- [Text for analysis]:
+++

To avoid kicks, pressure in the well-bore must be greater than the pressure from the pores of any exposed formations of rock, sand or other material.

This is typically achieved by pumping a dense drilling fluid, commonly known as “drilling mud” or simply “mud,” into the well. Professionals regulate its consistency and weight, ostensibly with an eye to safety.

Generally speaking, if the “mud weight” is greater than the pore pressure, fluids should not migrate into the well.

This weight of the drilling mud is key to a delicate balancing act. While it must be heavy in order to maintain the pressure gradient, it must not be so heavy that it can fracture rock.

If rock is fractured, mud may escape into the formation, a concept called “lost returns.”

That can lower the pressure inside the well to a point where it becomes “underbalanced,” resulting in a kick. The same condition can also result in a subsea blowout inside the rock or other formation.

Federal rules regulate the balance and therefore the risks operators may take in achieving it.

+++

- [Information supplied]:
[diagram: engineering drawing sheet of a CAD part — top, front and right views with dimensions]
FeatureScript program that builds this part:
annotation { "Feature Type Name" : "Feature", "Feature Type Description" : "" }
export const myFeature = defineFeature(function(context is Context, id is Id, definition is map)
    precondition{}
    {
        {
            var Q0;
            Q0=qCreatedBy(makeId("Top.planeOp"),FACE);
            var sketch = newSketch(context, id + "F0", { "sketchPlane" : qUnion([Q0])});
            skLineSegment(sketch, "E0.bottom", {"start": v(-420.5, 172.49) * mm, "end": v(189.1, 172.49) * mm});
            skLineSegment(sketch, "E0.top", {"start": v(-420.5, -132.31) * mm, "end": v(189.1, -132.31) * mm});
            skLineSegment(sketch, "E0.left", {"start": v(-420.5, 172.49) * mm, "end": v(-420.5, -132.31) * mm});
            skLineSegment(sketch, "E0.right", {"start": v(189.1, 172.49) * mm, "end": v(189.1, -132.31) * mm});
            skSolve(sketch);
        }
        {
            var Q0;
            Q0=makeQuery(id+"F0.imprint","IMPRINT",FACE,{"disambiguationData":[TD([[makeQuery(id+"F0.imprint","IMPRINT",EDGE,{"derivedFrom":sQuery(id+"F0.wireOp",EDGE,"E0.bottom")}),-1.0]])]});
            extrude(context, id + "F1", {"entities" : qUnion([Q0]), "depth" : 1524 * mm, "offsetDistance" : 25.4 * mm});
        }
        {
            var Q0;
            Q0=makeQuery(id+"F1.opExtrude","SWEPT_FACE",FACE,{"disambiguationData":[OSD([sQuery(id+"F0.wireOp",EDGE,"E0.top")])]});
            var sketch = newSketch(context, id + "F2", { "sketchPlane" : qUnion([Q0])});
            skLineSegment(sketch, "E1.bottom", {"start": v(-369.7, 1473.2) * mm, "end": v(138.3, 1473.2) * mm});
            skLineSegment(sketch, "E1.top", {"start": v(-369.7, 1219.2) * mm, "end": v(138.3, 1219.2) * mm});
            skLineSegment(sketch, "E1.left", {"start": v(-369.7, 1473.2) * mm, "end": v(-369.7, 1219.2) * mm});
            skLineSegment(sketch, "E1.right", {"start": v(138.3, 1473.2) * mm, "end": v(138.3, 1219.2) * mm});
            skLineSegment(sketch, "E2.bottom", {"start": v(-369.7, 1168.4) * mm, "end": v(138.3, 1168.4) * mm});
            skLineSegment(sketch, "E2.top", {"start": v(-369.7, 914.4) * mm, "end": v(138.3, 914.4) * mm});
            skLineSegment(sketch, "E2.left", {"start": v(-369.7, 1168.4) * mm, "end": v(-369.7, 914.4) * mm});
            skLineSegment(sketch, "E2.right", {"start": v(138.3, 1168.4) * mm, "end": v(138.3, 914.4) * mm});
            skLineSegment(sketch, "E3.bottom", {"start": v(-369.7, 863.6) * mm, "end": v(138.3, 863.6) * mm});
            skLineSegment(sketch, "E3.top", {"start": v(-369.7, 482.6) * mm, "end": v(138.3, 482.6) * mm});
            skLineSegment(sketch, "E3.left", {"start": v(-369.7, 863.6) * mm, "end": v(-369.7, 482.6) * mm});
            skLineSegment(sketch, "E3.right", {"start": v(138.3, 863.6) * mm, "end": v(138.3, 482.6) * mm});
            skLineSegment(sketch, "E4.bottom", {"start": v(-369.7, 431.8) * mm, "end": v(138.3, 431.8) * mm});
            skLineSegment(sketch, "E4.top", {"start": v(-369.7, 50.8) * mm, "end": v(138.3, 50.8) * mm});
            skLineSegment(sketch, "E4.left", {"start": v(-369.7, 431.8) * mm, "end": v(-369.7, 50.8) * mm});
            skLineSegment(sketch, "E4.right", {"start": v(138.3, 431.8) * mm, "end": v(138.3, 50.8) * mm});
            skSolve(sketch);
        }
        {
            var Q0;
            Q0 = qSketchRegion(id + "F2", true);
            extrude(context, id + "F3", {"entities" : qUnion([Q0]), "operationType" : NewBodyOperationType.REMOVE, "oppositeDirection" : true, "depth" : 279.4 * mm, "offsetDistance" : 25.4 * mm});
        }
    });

+++

- [The problem]: Rewrite the drilling-mud passage from "Generally speaking, if" to "in achieving it.", inclusive, changing "rock" to "shale". Work only from the drilling-mud passage, not the listing.

- [Result below]:
Generally speaking, if the “mud weight” is greater than the pore pressure, fluids should not migrate into the well.

This weight of the drilling mud is key to a delicate balancing act. While it must be heavy in order to maintain the pressure gradient, it must not be so heavy that it can fracture shale.

If shale is fractured, mud may escape into the formation, a concept called “lost returns.”

That can lower the pressure inside the well to a point where it becomes “underbalanced,” resulting in a kick. The same condition can also result in a subsea blowout inside the shale or other formation.

Federal rules regulate the balance and therefore the risks operators may take in achieving it.